Start at the line with "9. Kasr Berdawîl, قصر" in the records below, stop at the line with "19. Wâdi ed", and return every line in that span exactly, the two end lines included.

*** Extracted material Section Begins ***

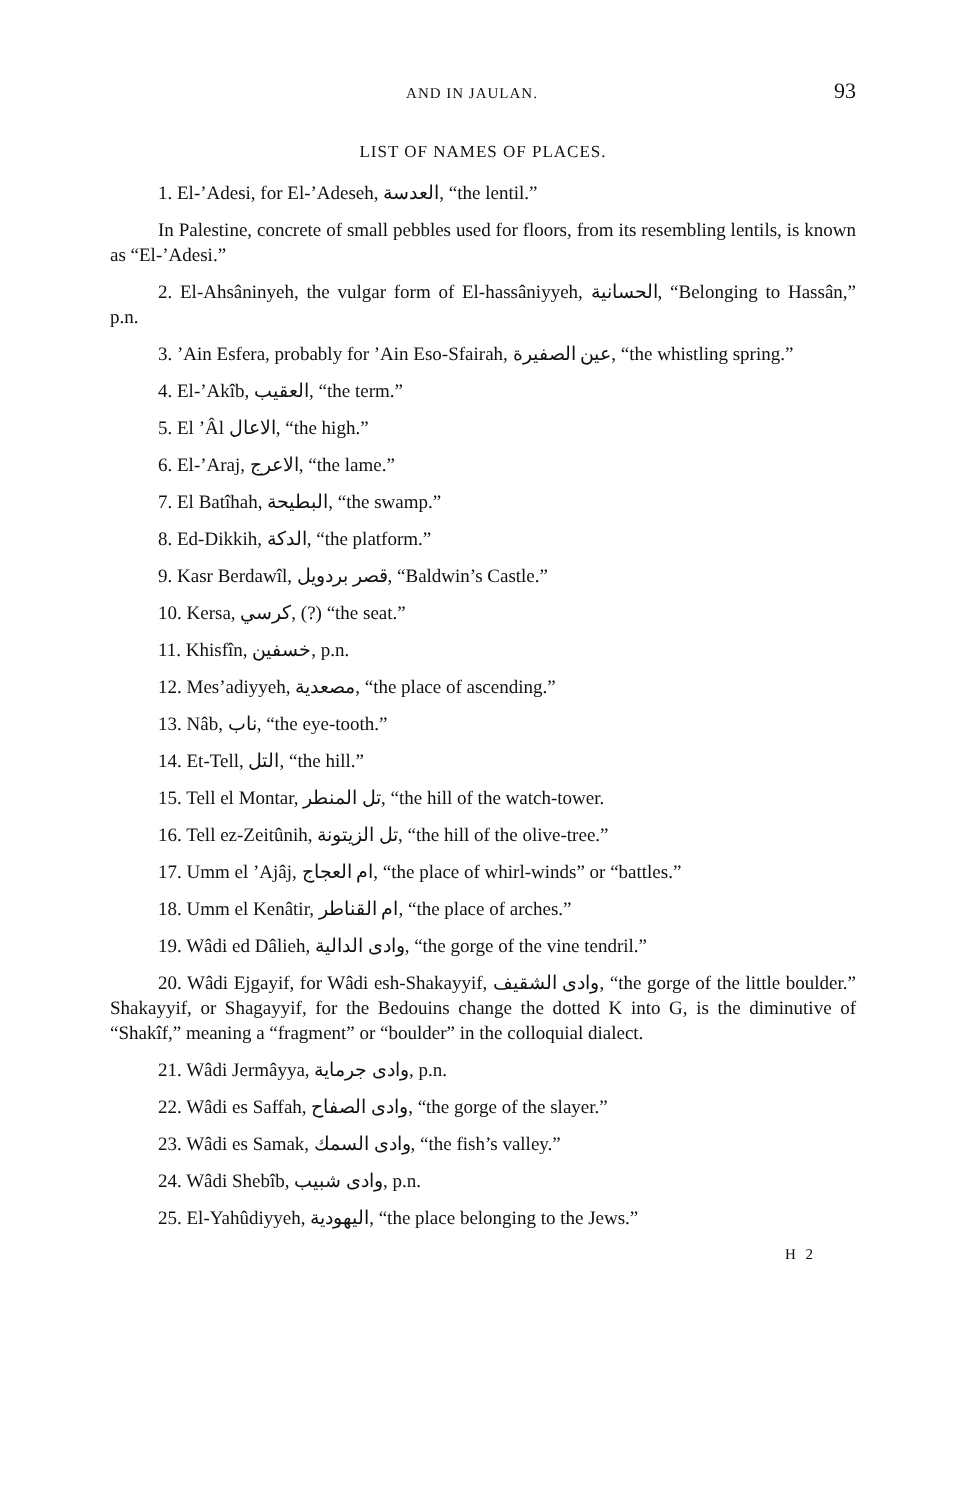AND IN JAULAN. 93
LIST OF NAMES OF PLACES.
1. El-’Adesi, for El-’Adeseh, العدسة, “the lentil.”
In Palestine, concrete of small pebbles used for floors, from its resembling lentils, is known as “El-’Adesi.”
2. El-Ahsâninyeh, the vulgar form of El-hassâniyyeh, الحسانية, “Belonging to Hassân,” p.n.
3. ’Ain Esfera, probably for ’Ain Eso-Sfairah, عين الصفيرة, “the whistling spring.”
4. El-’Akîb, العقيب, “the term.”
5. El ’Âl الاعال, “the high.”
6. El-’Araj, الاعرج, “the lame.”
7. El Batîhah, البطيحة, “the swamp.”
8. Ed-Dikkih, الدكة, “the platform.”
9. Kasr Berdawîl, قصر بردويل, “Baldwin’s Castle.”
10. Kersa, كرسي, (?) “the seat.”
11. Khisfîn, خسفين, p.n.
12. Mes’adiyyeh, مصعدية, “the place of ascending.”
13. Nâb, ناب, “the eye-tooth.”
14. Et-Tell, التل, “the hill.”
15. Tell el Montar, تل المنطر, “the hill of the watch-tower.
16. Tell ez-Zeitûnih, تل الزيتونة, “the hill of the olive-tree.”
17. Umm el ’Ajâj, ام العجاج, “the place of whirl-winds” or “battles.”
18. Umm el Kenâtir, ام القناطر, “the place of arches.”
19. Wâdi ed Dâlieh, وادى الدالية, “the gorge of the vine tendril.”
20. Wâdi Ejgayif, for Wâdi esh-Shakayyif, وادى الشقيف, “the gorge of the little boulder.” Shakayyif, or Shagayyif, for the Bedouins change the dotted K into G, is the diminutive of “Shakîf,” meaning a “fragment” or “boulder” in the colloquial dialect.
21. Wâdi Jermâyya, وادى جرماية, p.n.
22. Wâdi es Saffah, وادى الصفاح, “the gorge of the slayer.”
23. Wâdi es Samak, وادى السمك, “the fish’s valley.”
24. Wâdi Shebîb, وادى شبيب, p.n.
25. El-Yahûdiyyeh, اليهودية, “the place belonging to the Jews.”
H 2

*** Extracted material Section Ends ***

The answer |
9. Kasr Berdawîl, قصر بردويل, “Baldwin’s Castle.”
10. Kersa, كرسي, (?) “the seat.”
11. Khisfîn, خسفين, p.n.
12. Mes’adiyyeh, مصعدية, “the place of ascending.”
13. Nâb, ناب, “the eye-tooth.”
14. Et-Tell, التل, “the hill.”
15. Tell el Montar, تل المنطر, “the hill of the watch-tower.
16. Tell ez-Zeitûnih, تل الزيتونة, “the hill of the olive-tree.”
17. Umm el ’Ajâj, ام العجاج, “the place of whirl-winds” or “battles.”
18. Umm el Kenâtir, ام القناطر, “the place of arches.”
19. Wâdi ed Dâlieh, وادى الدالية, “the gorge of the vine tendril.”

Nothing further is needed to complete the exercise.